Thanks to extensive checking and clear reporting of incidents; end-users can handle several incidents themselves. For other incidents, they may need to turn to the specialists in their team; asking these specialists questions about the incidents similar to the following:

  1. Do you know, why I was not able to read the data?

    The causes are several, for instance: it might be a reconfiguration of the database, a broken internet connection, or something else entirely.

    The specialist that helps the end-user with this question, may very well benefit from clear error messages.

  2. Do you know, why I had to wait a lot longer before the solution appeared?

    Again, the causes are several, for instance: slow internet connection used to obtain data, the solution algorithm needed significantly more time for this instance or something else entirely.

    The specialist that helps the end-user with this question, may very well benefit from profiling information.

  3. I cannot explain the results I’m now seeing. Can you?

    Such a question may very well be countered with:

    1. What have you done, my friend?

    2. My friend, would you mind sharing the data, such that I can see for myself?

    The specialist that helps the end-user with this question may very well benefit from:

    1. a log of the actions taken by the end-user, or

    2. a case file containing a copy of the data the end-user saw.

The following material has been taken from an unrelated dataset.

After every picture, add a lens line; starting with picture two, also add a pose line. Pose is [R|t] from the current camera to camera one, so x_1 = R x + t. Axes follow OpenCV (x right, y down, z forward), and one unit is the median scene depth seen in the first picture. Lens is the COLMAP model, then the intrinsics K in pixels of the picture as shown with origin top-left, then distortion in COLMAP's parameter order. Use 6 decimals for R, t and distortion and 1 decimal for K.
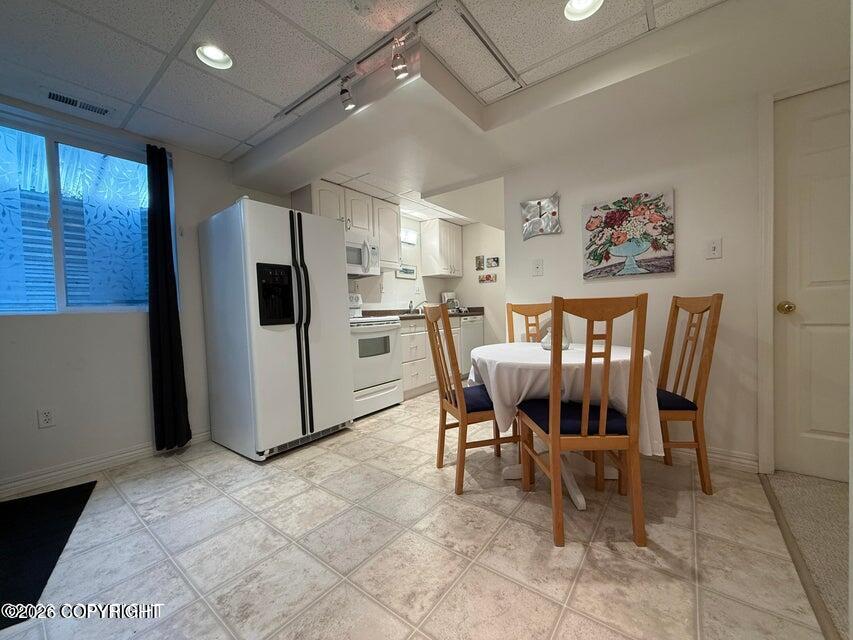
lens RADIAL K [[338.8, 0, 422.6], [0, 338.8, 322.1], [0, 0, 1]] dist [0.000882, -0.000115]
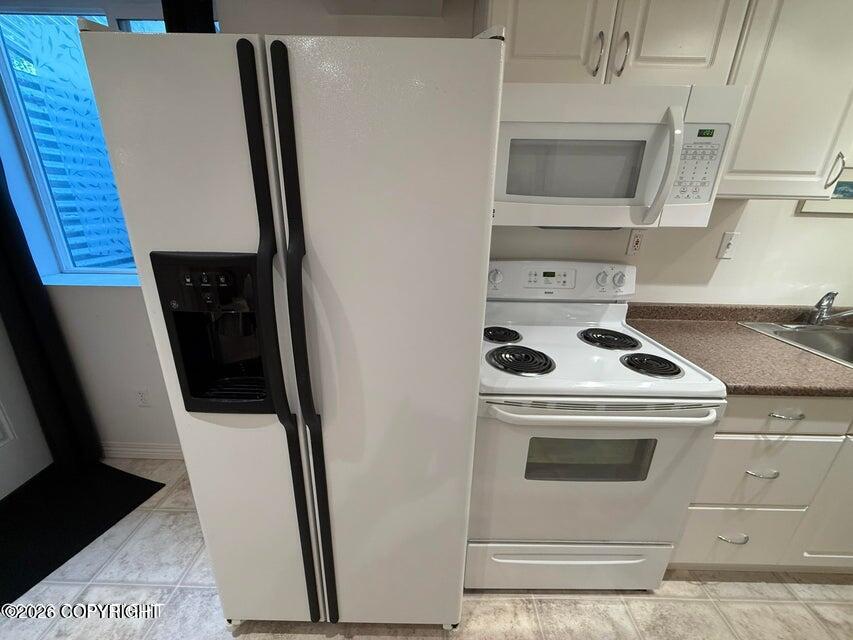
lens RADIAL K [[338.8, 0, 421.9], [0, 338.8, 321.1], [0, 0, 1]] dist [0.000882, -0.000115]
pose [[0.604577, 0.306879, -0.735059, -0.046419], [-0.065044, 0.938745, 0.338418, -0.229177], [0.793887, -0.156789, 0.587504, 0.945487]]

Let’s call the error and profiling information, the action log, and the case file together, the session history. The purpose of sharing the session history is to reduce the time and effort for resolving those incidents that occurred during the session and were not handled by the end-user.

The information flow around the application now looks as follows:

../_images/210319_Guardserversession_v2.jpg

Library purpose

The GuardServerSession library, with prefix gss, is designed, amongst others, to work with session histories. This library can be discussed from the perspective of internal mechanisms, or from the perspective of integration:

  1. The interaction of stakeholders with the pages of the library:

    1. The incident reporting by end users

    2. The incident information management for specialists

  2. Mechanisms and provided functions:

    1. Error handling: how errors are turned into data and how this data, together with profiling data, flows through this library.

    2. Logging: to generate logs for the application using GuardServerSession library.

  3. Integration:

    1. Integration instructions: to integrate the GuardServerSession library with your application, in particular how to adapt the delegation to server session.

    2. UI for end users: to build a user interface for end-users.

    3. UI for specialists: to build a user interface for specialists.

Tip

The course Error Handling is an extensive walk through of how to handle errors.